Copy out the lines from the one containing "like **12:10** reads out well for me." through the one containing "The time is **20:55**", changing "description" to "caption" and leaving all else the same.

Data listing
** START **

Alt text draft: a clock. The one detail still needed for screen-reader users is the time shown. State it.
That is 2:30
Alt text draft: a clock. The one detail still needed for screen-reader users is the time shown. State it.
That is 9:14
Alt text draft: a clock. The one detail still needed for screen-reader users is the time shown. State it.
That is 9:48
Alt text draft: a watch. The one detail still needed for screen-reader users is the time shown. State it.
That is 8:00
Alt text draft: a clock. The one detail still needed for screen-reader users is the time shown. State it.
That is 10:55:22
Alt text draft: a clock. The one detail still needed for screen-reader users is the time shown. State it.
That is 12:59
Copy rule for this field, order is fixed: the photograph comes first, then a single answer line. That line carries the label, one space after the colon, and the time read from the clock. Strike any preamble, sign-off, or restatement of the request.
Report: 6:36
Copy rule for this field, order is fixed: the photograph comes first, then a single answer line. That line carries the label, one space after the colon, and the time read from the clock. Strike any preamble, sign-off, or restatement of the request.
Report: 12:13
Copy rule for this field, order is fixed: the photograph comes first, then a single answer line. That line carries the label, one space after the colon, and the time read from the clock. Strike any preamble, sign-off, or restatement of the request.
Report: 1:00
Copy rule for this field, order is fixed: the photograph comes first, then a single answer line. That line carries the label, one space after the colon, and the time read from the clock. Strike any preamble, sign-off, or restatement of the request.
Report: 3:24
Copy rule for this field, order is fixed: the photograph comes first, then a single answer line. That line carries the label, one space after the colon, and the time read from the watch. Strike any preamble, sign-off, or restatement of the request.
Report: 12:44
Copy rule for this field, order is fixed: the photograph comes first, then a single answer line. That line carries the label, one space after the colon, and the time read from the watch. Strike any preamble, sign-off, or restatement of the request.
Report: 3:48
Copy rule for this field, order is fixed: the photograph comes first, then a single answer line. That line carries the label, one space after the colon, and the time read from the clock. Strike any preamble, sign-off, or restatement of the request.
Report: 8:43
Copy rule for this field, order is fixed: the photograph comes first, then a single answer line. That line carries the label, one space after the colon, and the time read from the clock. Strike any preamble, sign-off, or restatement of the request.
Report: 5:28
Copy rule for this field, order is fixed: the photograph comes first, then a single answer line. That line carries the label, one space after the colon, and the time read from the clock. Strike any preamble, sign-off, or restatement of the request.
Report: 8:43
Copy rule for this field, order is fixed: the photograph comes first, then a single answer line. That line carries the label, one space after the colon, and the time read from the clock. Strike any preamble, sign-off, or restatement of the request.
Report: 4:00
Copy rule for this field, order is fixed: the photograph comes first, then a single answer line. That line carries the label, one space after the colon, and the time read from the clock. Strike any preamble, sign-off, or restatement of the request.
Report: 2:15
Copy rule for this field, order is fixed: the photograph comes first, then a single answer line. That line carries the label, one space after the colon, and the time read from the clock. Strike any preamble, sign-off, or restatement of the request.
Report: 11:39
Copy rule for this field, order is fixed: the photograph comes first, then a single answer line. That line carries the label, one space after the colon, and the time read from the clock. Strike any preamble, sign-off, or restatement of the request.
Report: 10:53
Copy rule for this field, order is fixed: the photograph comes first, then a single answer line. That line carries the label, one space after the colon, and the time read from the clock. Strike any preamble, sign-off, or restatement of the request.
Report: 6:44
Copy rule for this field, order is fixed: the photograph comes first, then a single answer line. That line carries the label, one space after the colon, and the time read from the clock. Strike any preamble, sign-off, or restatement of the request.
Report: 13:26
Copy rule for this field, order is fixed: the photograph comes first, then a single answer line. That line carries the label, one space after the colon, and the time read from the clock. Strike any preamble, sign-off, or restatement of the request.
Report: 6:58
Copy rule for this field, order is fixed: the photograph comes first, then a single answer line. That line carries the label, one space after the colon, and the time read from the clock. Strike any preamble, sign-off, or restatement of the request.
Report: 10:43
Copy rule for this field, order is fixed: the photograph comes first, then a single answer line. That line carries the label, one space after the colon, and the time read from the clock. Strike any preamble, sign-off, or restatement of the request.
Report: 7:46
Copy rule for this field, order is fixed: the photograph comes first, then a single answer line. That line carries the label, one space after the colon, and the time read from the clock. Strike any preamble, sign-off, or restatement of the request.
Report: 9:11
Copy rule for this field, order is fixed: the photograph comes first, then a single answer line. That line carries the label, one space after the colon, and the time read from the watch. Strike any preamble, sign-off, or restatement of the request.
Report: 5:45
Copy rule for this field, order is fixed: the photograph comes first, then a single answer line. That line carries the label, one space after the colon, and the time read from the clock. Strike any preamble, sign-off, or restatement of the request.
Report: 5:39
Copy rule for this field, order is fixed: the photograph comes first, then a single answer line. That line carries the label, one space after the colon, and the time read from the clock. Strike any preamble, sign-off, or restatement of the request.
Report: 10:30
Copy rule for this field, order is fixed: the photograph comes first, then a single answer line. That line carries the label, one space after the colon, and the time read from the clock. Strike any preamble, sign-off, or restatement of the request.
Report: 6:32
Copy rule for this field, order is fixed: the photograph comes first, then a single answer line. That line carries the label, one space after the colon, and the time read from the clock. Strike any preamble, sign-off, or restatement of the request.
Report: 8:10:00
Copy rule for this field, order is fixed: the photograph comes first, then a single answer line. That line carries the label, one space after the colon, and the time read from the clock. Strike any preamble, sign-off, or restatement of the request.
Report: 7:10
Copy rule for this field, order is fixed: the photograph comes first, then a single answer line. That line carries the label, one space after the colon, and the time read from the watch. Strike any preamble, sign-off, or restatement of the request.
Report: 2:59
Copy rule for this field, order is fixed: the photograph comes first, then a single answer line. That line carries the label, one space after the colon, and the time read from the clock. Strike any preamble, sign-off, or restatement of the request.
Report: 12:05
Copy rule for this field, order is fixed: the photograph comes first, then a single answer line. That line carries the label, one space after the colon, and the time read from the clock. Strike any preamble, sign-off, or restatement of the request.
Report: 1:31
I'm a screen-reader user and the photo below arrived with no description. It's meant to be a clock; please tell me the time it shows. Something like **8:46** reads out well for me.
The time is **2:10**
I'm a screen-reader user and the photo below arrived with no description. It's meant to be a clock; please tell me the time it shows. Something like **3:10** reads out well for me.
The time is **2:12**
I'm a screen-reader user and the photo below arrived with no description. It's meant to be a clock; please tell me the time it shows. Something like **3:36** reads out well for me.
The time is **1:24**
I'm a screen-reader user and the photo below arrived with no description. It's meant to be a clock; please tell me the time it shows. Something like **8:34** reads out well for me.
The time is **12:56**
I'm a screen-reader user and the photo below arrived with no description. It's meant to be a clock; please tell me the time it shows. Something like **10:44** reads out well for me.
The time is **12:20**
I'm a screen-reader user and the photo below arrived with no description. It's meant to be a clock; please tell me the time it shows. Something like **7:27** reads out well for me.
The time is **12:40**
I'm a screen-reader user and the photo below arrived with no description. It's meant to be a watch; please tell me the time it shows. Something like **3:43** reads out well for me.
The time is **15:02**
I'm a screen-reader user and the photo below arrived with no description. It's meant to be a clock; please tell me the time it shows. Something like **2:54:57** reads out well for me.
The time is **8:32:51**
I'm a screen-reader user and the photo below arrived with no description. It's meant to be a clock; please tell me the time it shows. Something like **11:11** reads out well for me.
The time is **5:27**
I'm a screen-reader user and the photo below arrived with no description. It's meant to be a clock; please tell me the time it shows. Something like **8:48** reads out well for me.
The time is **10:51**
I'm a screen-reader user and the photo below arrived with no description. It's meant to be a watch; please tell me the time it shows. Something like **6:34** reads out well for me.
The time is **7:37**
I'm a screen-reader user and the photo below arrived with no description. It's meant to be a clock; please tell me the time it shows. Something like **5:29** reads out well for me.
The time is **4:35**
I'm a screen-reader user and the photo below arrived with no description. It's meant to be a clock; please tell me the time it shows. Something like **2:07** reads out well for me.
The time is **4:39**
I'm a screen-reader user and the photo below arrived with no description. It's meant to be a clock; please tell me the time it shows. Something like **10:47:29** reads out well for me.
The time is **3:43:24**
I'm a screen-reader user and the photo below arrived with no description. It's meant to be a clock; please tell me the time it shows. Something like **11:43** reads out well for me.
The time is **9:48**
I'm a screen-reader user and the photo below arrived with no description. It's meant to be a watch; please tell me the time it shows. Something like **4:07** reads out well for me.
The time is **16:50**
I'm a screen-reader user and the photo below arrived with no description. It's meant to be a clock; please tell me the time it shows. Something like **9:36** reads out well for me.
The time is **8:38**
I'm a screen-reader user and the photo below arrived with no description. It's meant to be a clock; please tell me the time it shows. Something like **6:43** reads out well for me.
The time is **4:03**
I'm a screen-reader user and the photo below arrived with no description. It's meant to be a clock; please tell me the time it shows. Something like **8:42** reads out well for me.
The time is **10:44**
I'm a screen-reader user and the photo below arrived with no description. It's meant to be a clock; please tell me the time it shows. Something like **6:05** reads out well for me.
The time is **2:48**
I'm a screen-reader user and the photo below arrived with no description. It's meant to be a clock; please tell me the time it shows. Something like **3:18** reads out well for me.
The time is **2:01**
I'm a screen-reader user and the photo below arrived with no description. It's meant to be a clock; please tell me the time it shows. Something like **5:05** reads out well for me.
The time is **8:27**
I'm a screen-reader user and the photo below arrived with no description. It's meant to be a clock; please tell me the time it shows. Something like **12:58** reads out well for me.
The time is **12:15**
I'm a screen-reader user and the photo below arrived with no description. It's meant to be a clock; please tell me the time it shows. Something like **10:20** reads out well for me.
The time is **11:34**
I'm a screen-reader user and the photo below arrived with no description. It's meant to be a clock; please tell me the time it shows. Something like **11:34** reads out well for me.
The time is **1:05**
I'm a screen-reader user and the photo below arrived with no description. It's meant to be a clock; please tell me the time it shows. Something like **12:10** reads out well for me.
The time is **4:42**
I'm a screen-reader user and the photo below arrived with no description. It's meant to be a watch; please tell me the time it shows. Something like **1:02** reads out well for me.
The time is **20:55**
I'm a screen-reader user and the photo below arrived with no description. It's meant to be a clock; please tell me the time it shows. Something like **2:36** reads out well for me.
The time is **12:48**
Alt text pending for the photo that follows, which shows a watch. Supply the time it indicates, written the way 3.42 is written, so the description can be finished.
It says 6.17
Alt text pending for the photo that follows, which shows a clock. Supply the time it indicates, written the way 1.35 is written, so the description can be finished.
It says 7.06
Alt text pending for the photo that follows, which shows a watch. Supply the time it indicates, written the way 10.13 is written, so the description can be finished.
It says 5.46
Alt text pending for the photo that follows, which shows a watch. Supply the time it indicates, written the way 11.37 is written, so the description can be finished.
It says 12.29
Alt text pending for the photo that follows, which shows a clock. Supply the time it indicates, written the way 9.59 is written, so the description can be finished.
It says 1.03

** END **

**CORRECT OUTPUT:**
I'm a screen-reader user and the photo below arrived with no caption. It's meant to be a clock; please tell me the time it shows. Something like **12:10** reads out well for me.
The time is **4:42**
I'm a screen-reader user and the photo below arrived with no caption. It's meant to be a watch; please tell me the time it shows. Something like **1:02** reads out well for me.
The time is **20:55**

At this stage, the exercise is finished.